Implantable Drug Delivery Systems
Drug delivery implants present designers with a multitude of issues from how to deliver a steady dosage to the issue of removing the implant versus creating a biodegradable solution. TissueGen, a drug-loaded biodegradable fiber, is part of a new approach to provide both pharmaceutical and mechanical support from the same material, according to Kevin Nelson, MD, founder of TissueGen. In addition to a continuous stream of drugs, the fiber protects the drug so it’s not released until it should be and won’t “rub off” during the insertion or handling process. The technology works with any medical textiles currently used in the medical field by replacing the existing fibers with the TissueGen fibers. Single strands or small groups can be used in “smart” sutures, ocular drug delivery, tumor remediation, spinal implants, and a wide range of other applications, says Dr. Nelson. The biodegradable fibers hold great promise in medicine as a “scaffold for use in tissue engineering and regenerative medicine” with the ability to provide localized delivery to cells attached to the fibers, according to Dr. Nelson.
In a development that holds great potential for severe neurologically impaired patients, a team of neuroengineers at Brown University developed a fully implantable, rechargeable, wireless brain sensor, capable of untethered broadband neural data collection in primates, according to a recent paper in the Journal of Neurological Engineering. The ultra-low power, 44.5-g titanium-encased implant is capable of operating continuously across 100 channels for up to seven hours. It has been operating in non-human primates for over 12 months and data was successfully transmitted at 24 Mbps, according to the study. The hope is that eventually, this technology will allow neurologically impaired patients more mobility and freedom, while allowing for a more natural integration of assistive device technology.

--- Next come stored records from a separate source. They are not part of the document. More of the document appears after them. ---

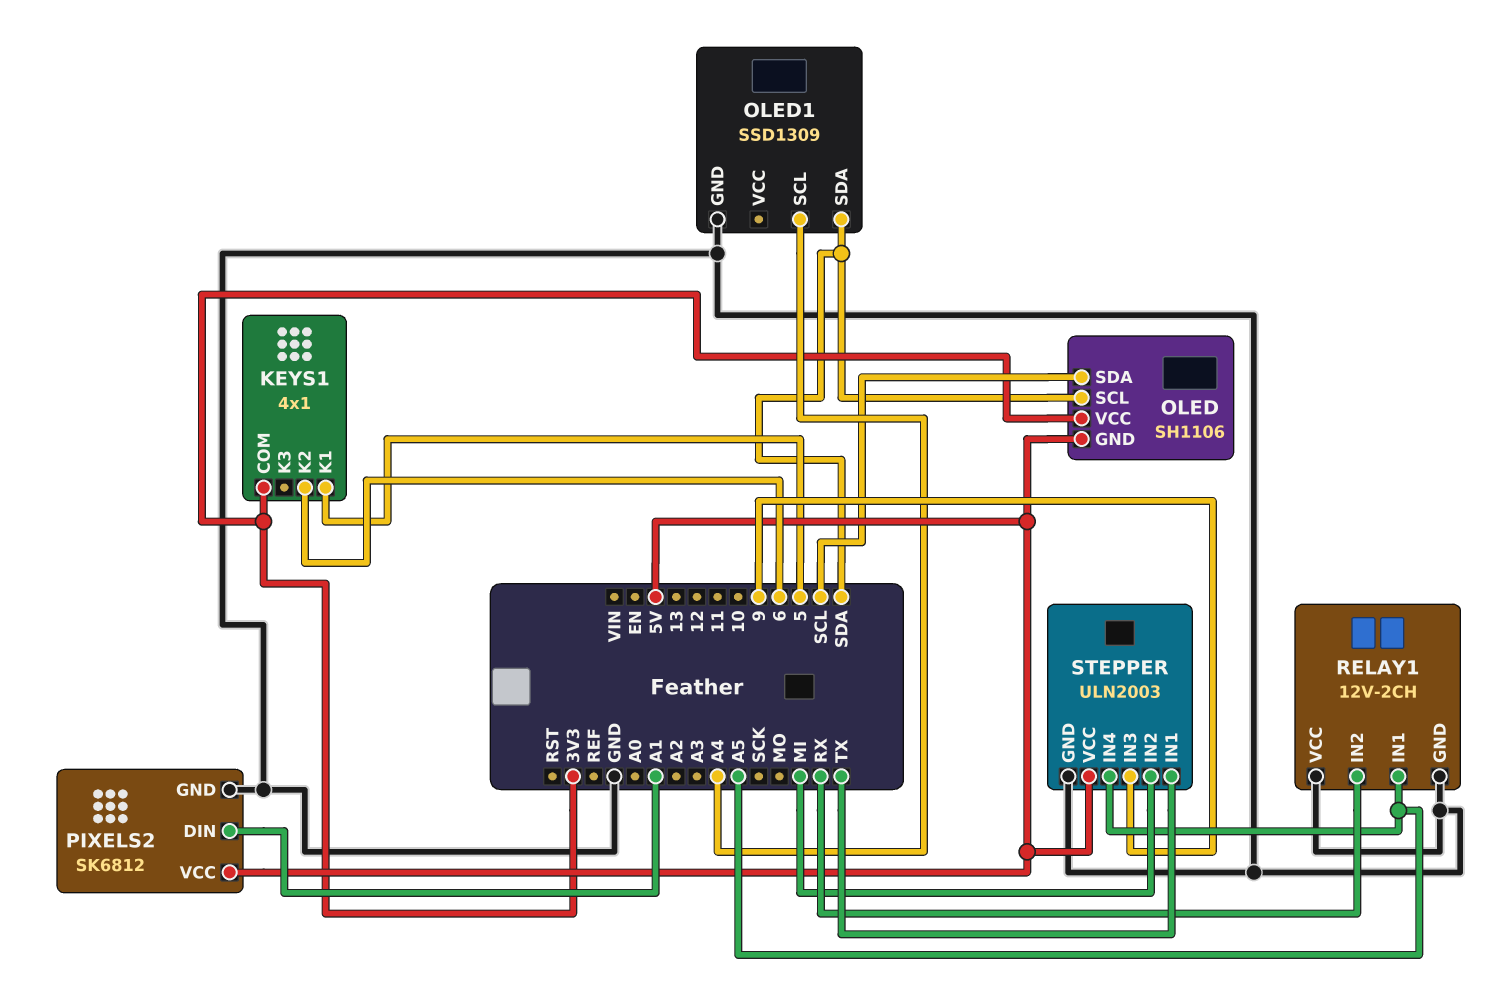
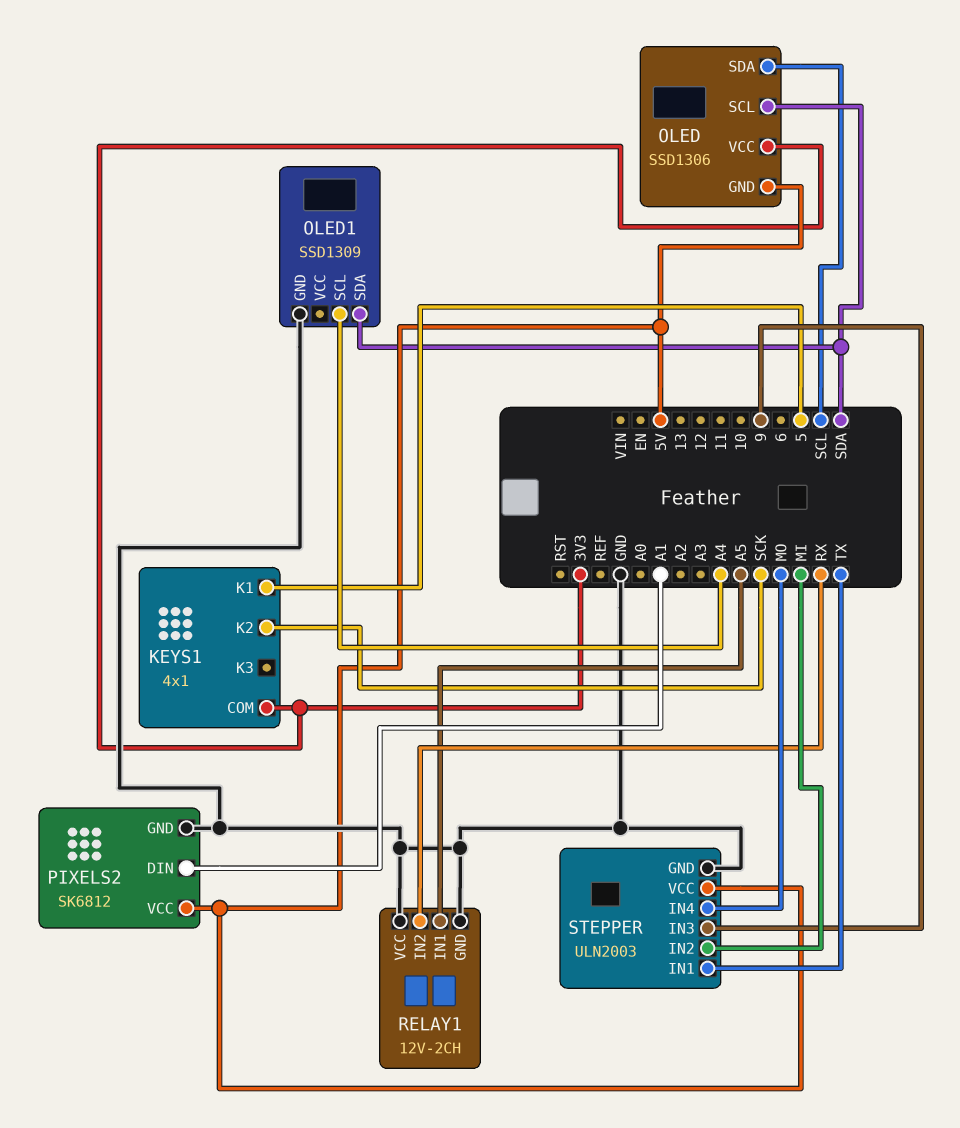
KEYS1 pin K2: 6 -> SCK
OLED: SH1106 -> SSD1306
STEPPER pin IN4: A5 -> MO

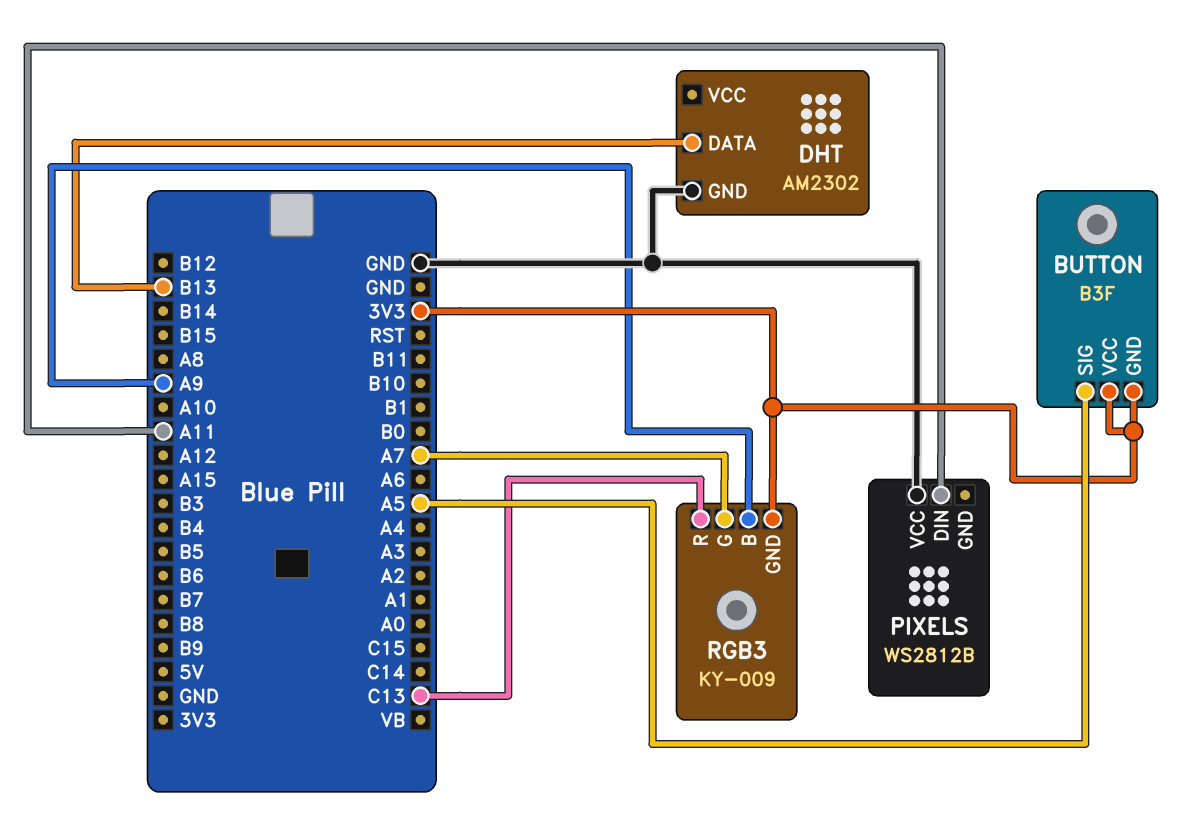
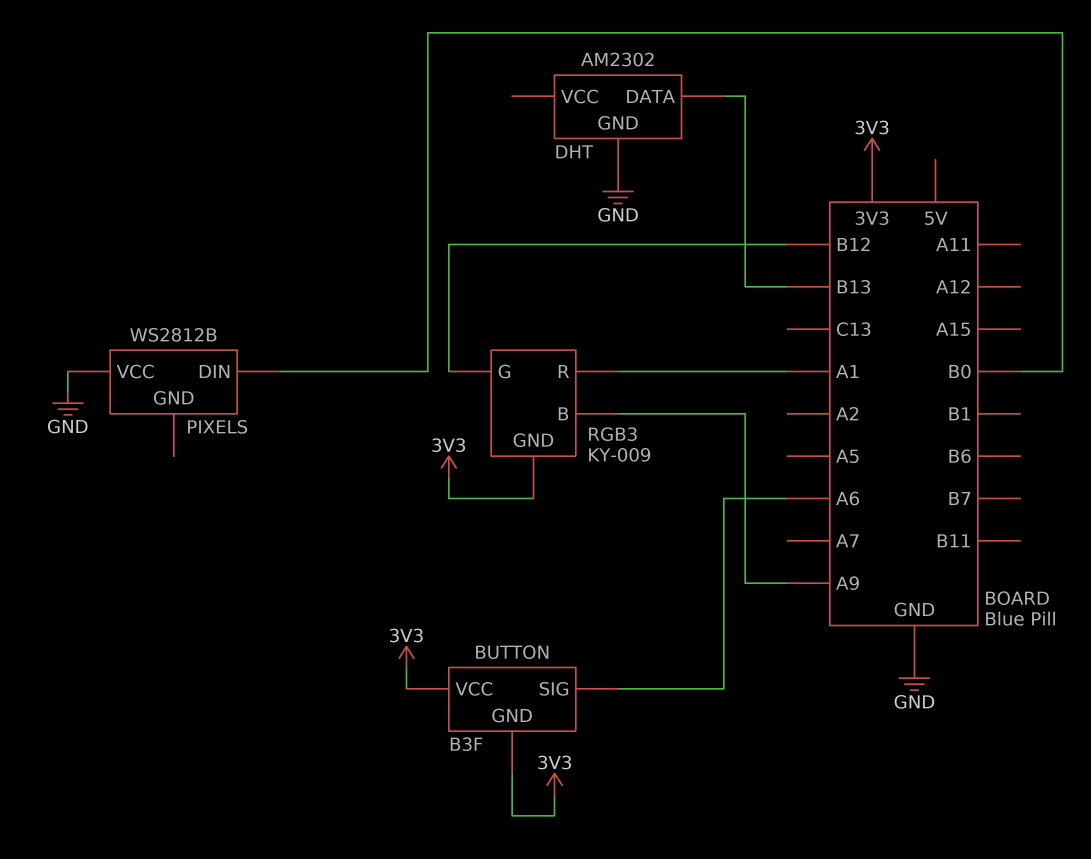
BUTTON pin SIG: A5 -> A6
PIXELS pin DIN: A11 -> B0
RGB3 pin G: A7 -> B12
RGB3 pin R: C13 -> A1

As traditional medical devices evolve to wireless implants, the challenge of how to charge the devices is taking center stage. One option would be to remove the pacemaker, heart assist pump, or other implant and replace the battery. Obviously this isn’t ideal because it requires an additional procedure. WiTricity is a wireless power transfer technology that utilizes magnetic resonance and can be used in conjunction with implants like ventricular assistance devices to facilitate charging through the patient’s skin without raising the temperature of the tissue, according to David Schatz, vice president of sales and business development at WiTricity. The technology allows for a power source several centimeters above the skin to charge a deeply embedded implant, allowing for more patient comfort and lower risks.